I joked with DS that if he doesn’t wash his sheets all semester he can gift wrap them and give them to the dog for Christmas because she likes stinky, sweaty, boy-smell. As I was telling him where his extra bottom sheet was as we were unpacking I repeated the joke about the dog. His roommate got a good laugh as well.
I had a summer apartment one year at college with a roommate like this . . . almost OCD about cleaning and wanted everyone on the same page. I just went along with her. That being said it was only a summer semester.
I had a college roommate who had to keep all toiletries and products lined up exactly so that the labels were facing straight forward, not a degree to the left or right, straight forward at all times. The bottles and products had to be placed equi-distant from each other, like all exactly 1.75 inches apart, not the shampoo 1.75 inches from the conditioner and then the conditioner 1.25 inches from the body wash!! Otherwise surely chaos and anarchy would ensue!
I will say she never tried to dictate how often I had to wash my sheets though…

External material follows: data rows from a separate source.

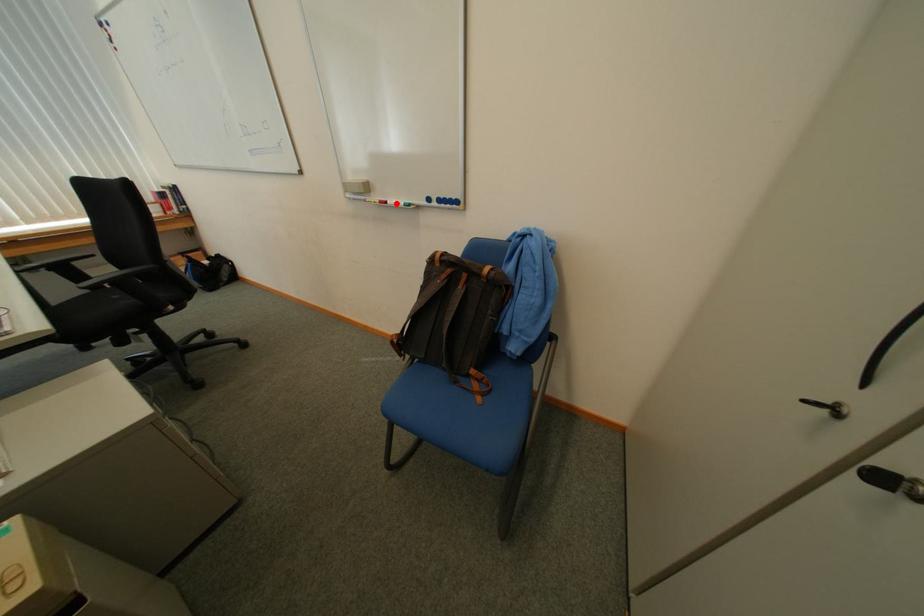
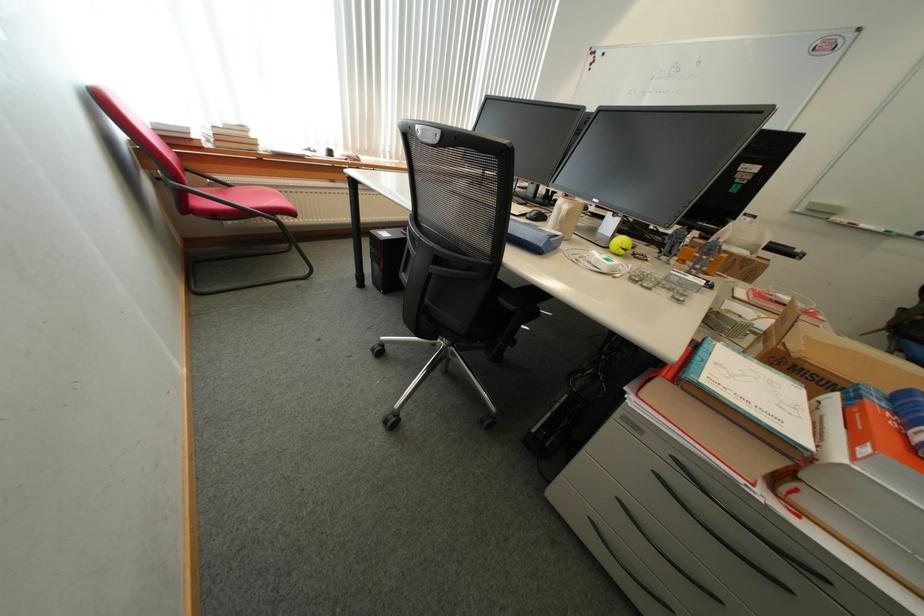
Question: I am providing you with two images of the same scene from different viewpoints. In image1, a red point is highlighted. Considering the same 3D point in image2, which of the following is correct?

Choices:
 (A) It is closer
 (B) It is farther

Answer: (B)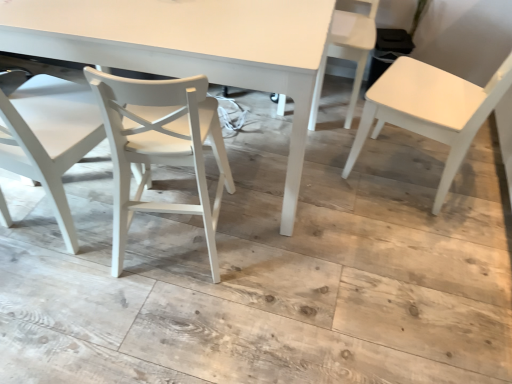
This screenshot has height=384, width=512. What are the coordinates of `free space on the front side of white matte chair at left, marked as the first chair in a left-to-right arrangement` in the screenshot? It's located at (65, 301).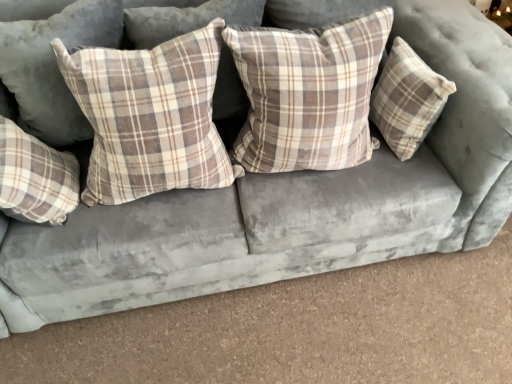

Sounds like a potential Odd Couple remake. Both girls will have to compromise a little.
My D is messy. She does, at least, make her bed (in the sense of pulling up the comforter) and she is fairly meticulous about laundry.
I do think that roommates have the right to not have stuff on the floor, crumbs, litter, or dirty dishes. If there is a sink in the room it should be kept clean of hair and toothpaste gobs.
"had a college roommate who had to keep all toiletries and products lined up exactly so that the labels were facing straight forward, not a degree to the left or right, straight forward at all times. The bottles and products had to be placed equi-distant from each other, like all exactly 1.75 inches apart, "
That’s real OCD and it’s ridiculous on the basis of the info we have to suggest that the OP roommate has anything like this because she likes a neat bed.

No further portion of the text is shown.